Y es que estamos acostumbrados a ciertas formas narrativas, más aun cuando se trata de series de televisión. De alguna manera seguimos alimentando nuestra doble vida de espectadores de ficción con las expectativas de la narración decimonónica y cuando las historias están bien hechas y son realmente poderosas nos involucramos con los personajes. Por ejemplo, la serie Titanic, sangre y acero que terminó el domingo antepasado (bueno, terminó hace años, igual que la temporada seis de Mad Men, pero nuestro subdesarrollo incluye la imposibilidad de ver algunas series cuando se estrenan, quiero decir legalmente): todos los personajes cuyas vidas, trabajos y desdichas hemos presenciado a lo largo de varios capítulos, se suben al Titanic y ahí acaba todo. El buque parte, majestuoso, directo al iceberg, como un condenado al cadalso. Y ya sabemos que se va a hundir; el problema es que yo, ilusa, necesitaba saber quién de ellos sobreviviría.
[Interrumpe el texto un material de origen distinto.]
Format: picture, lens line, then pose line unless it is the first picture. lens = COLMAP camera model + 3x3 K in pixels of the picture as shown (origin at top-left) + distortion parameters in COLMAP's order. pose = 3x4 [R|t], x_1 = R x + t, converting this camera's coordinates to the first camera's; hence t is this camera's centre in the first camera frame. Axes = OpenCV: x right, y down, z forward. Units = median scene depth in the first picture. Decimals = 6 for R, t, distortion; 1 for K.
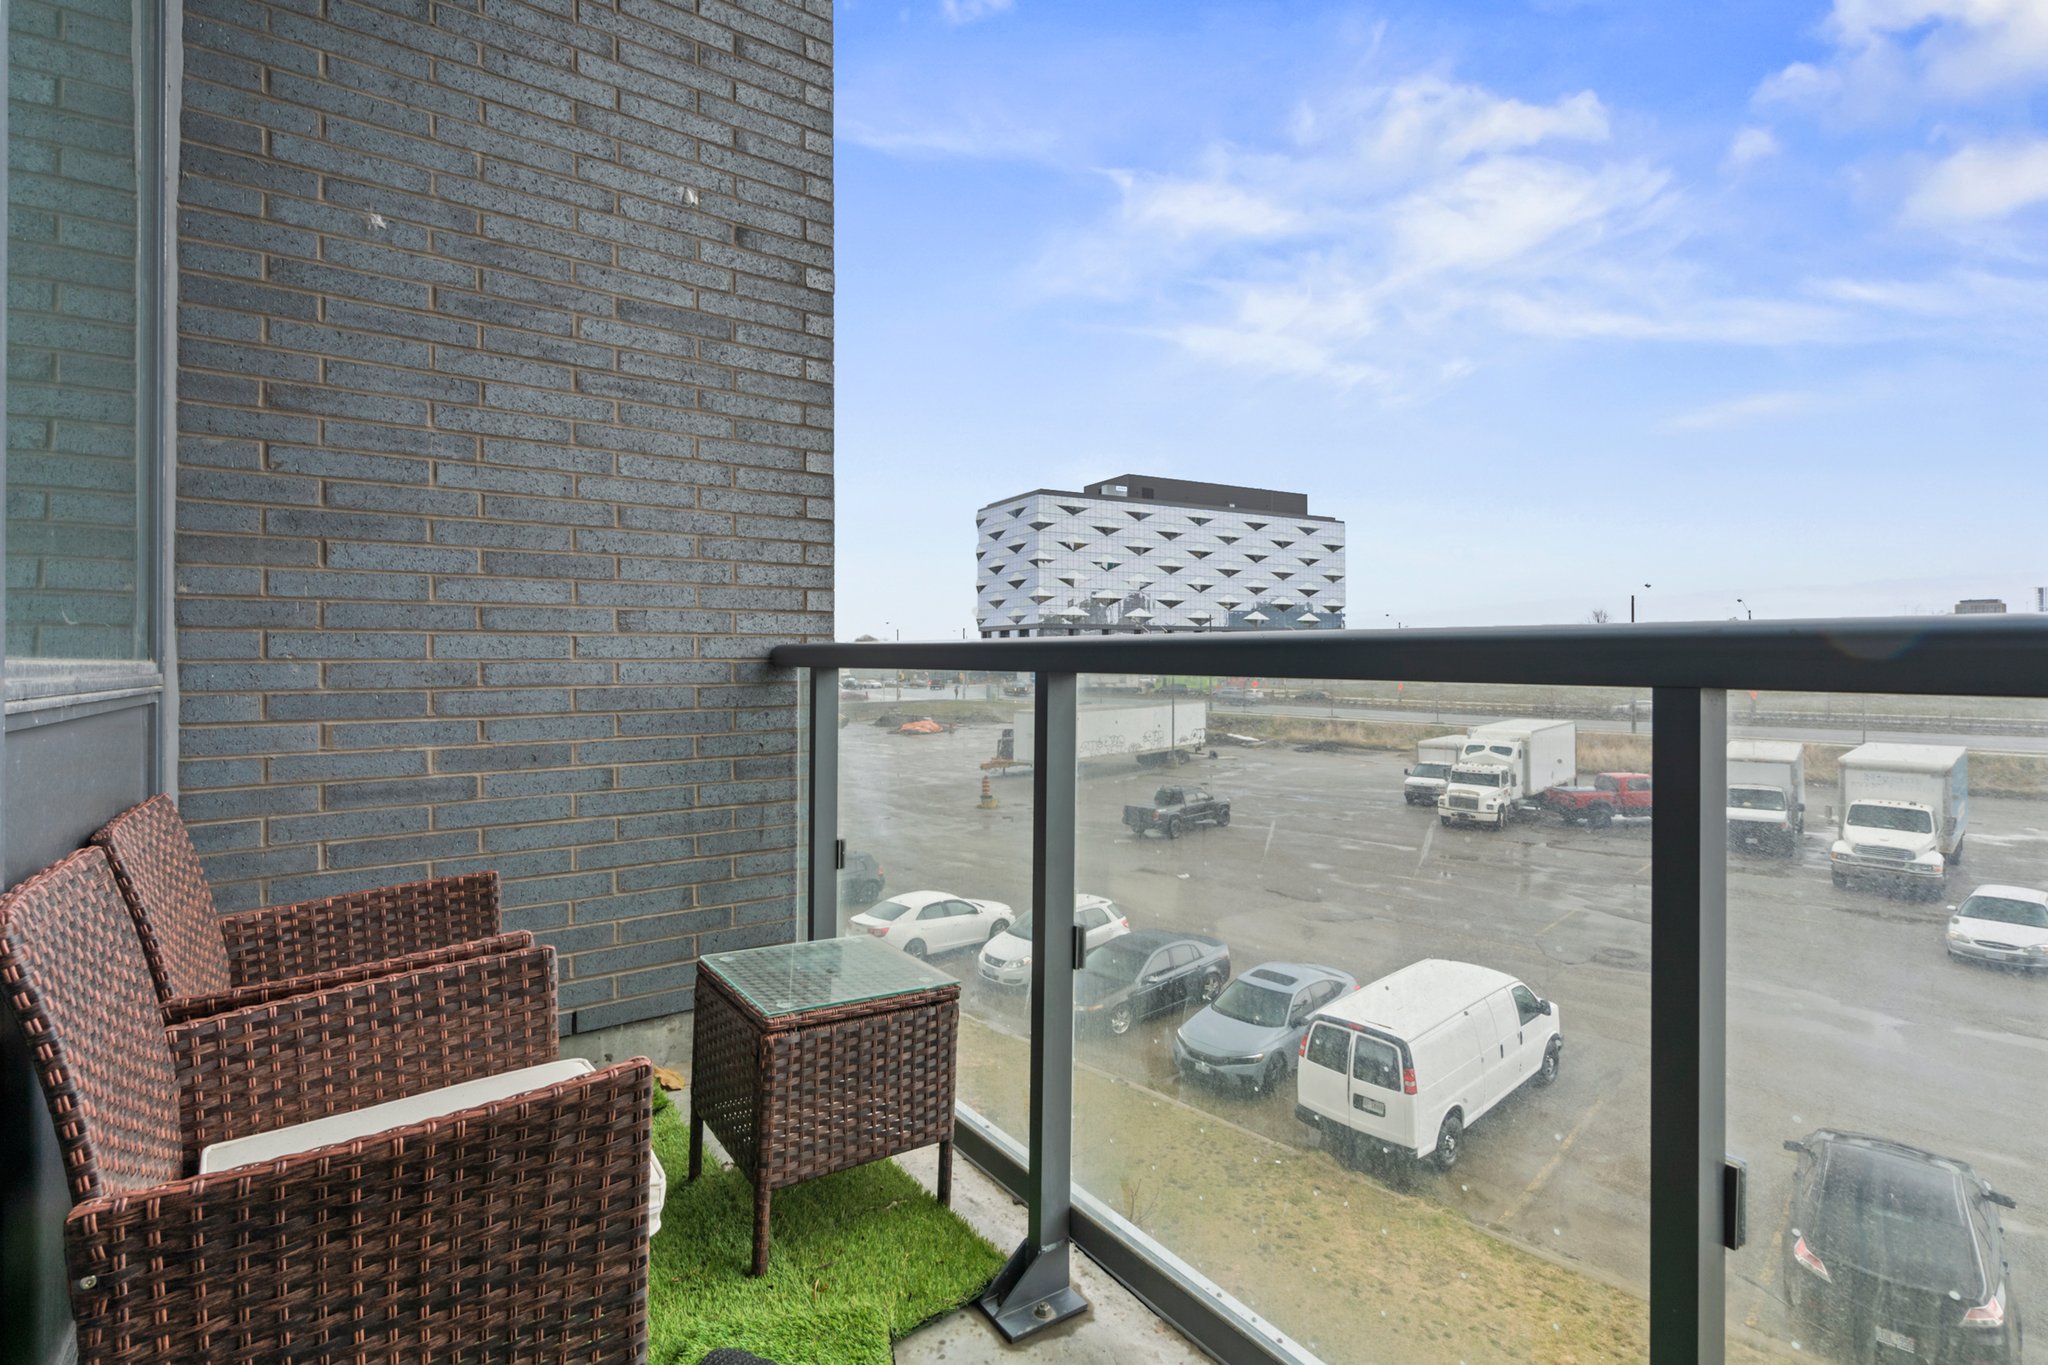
lens RADIAL K [[940.7, 0, 986.9], [0, 940.7, 685.4], [0, 0, 1]] dist [-0.000008, 0.000557]
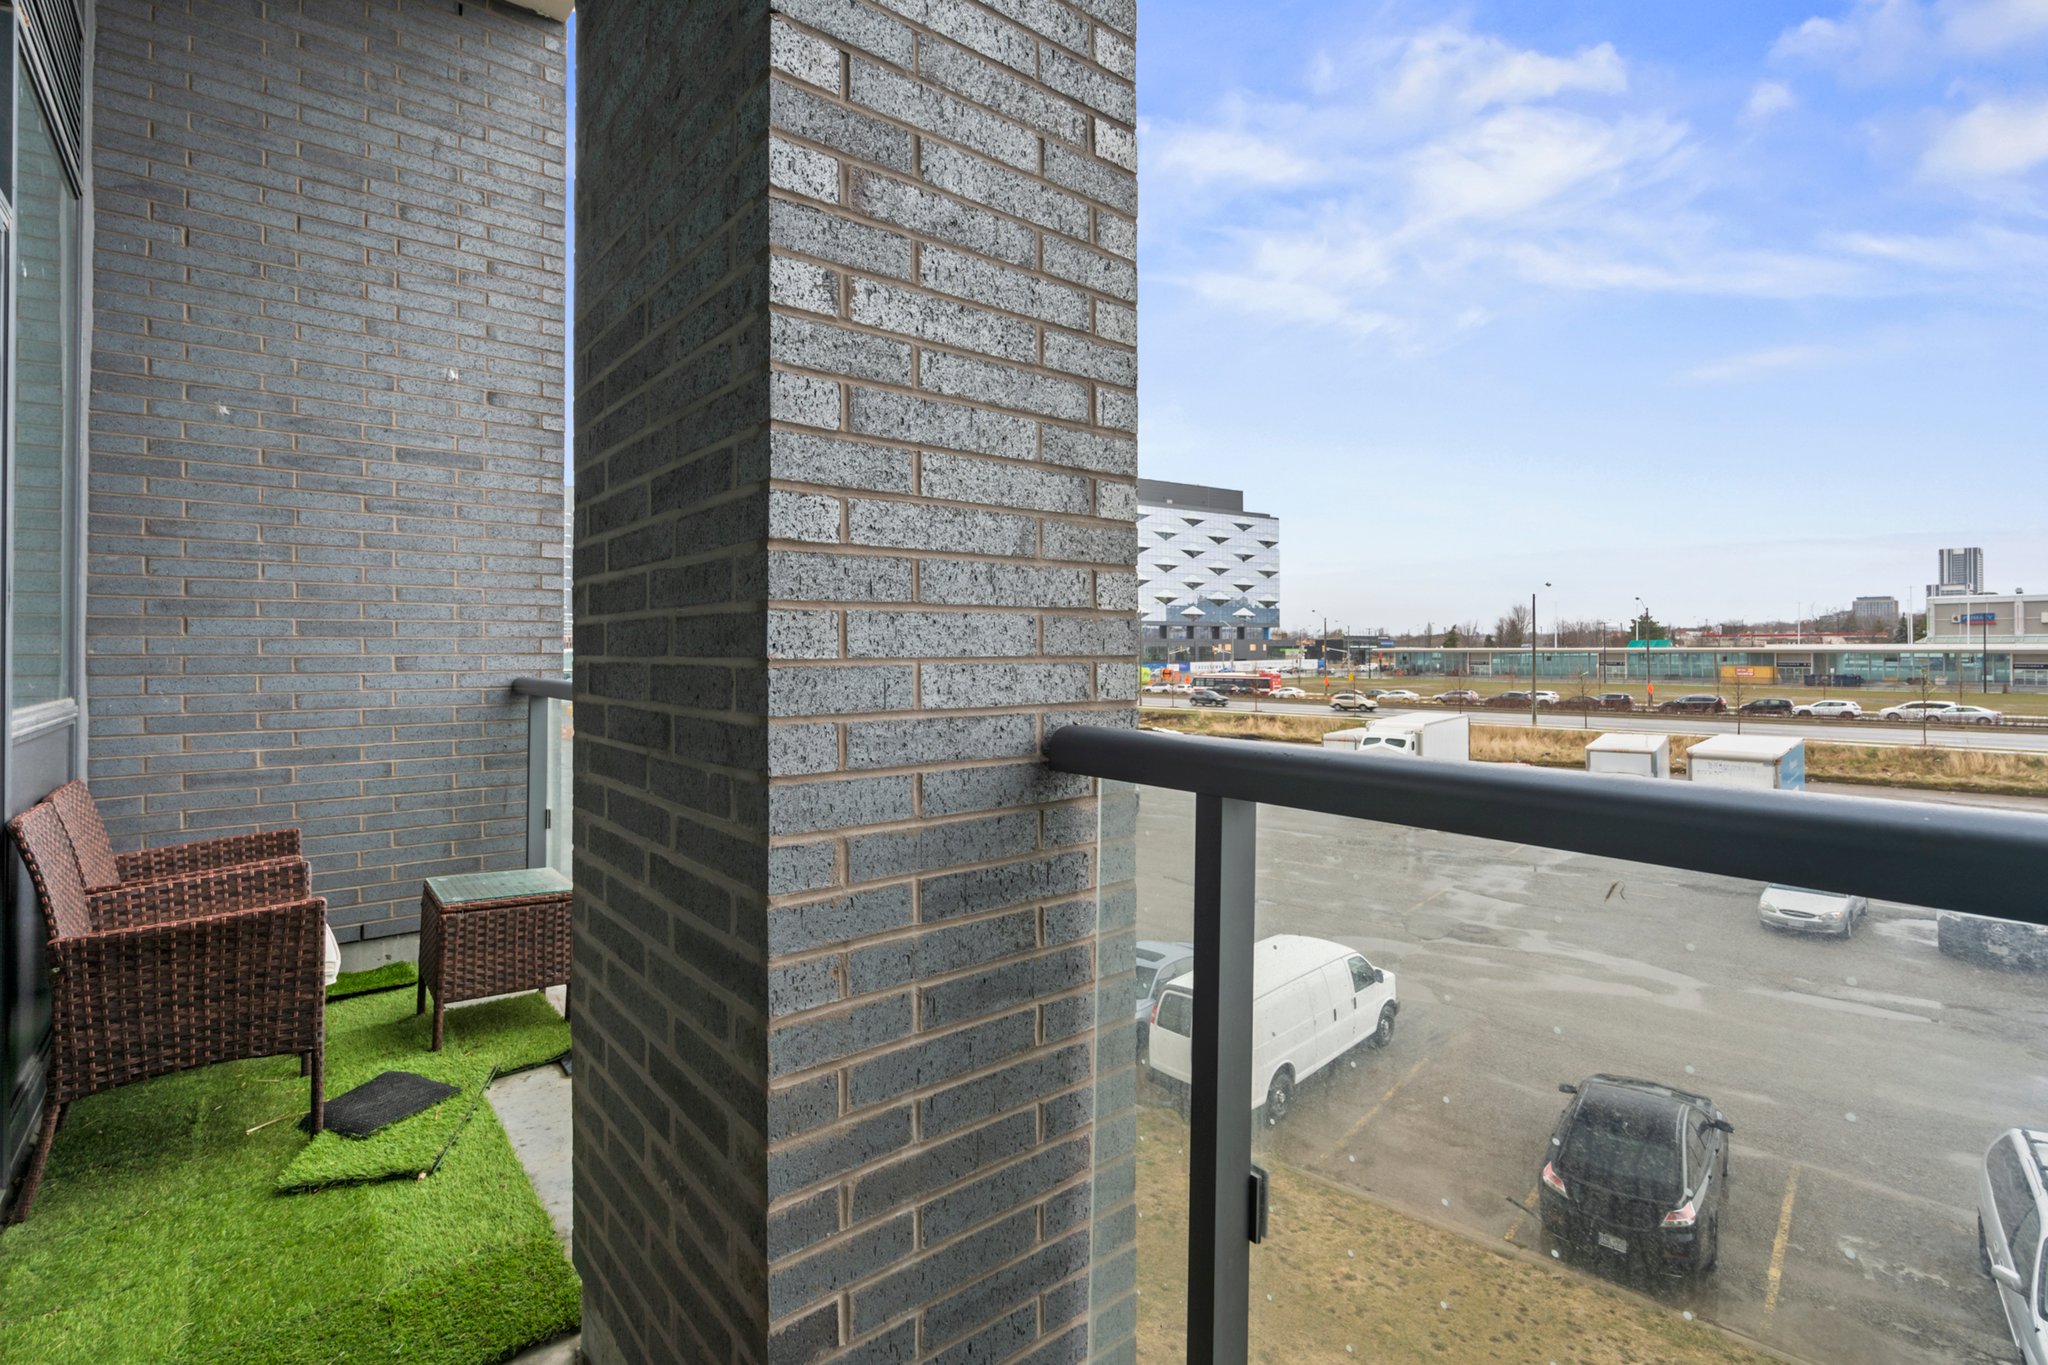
lens RADIAL K [[945.6, 0, 985.8], [0, 945.6, 673.1], [0, 0, 1]] dist [-0.002271, -0.000031]
pose [[0.998311, -0.001211, 0.058088, 0.441068], [0.001585, 0.999978, -0.006391, -0.041601], [-0.058079, 0.006473, 0.998291, -0.533013]]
Mi esposo me decía: son personajes ficticios, eso no importa, lo más seguro es que todos se mueren en el Titanic… o no, es lo mismo porque no existen. Y a continuación, para tranquilizarme, buscaba la cantidad de sobrevivientes del trasatlántico, casi todos mujeres y niños, y un caballero a quien el deshonor de no morirse con los otros lo persiguió siempre (esa sería una buena historia: el sobreviviente vergonzante del Titanic, el que aceptó un sitio y se salvó, mientras los demás caballeros se quedaron a fumar melancólicamente su puro final y los músicos, ya lo sabemos, tocaban sin parar). Gracias a esa información salvé en mi cabeza a algunas mujeres de la serie y a un caballero (les aviso que otros murieron trágicamente), pero me dormí con un profundo sentimiento de insatisfacción: ¿cómo era posible convivir a lo largo de varios capítulos con unas personas y, al final, echarlas a un cajón oscuro (o al agua helada), como cuando deshacemos el rompecabezas y lo guardamos?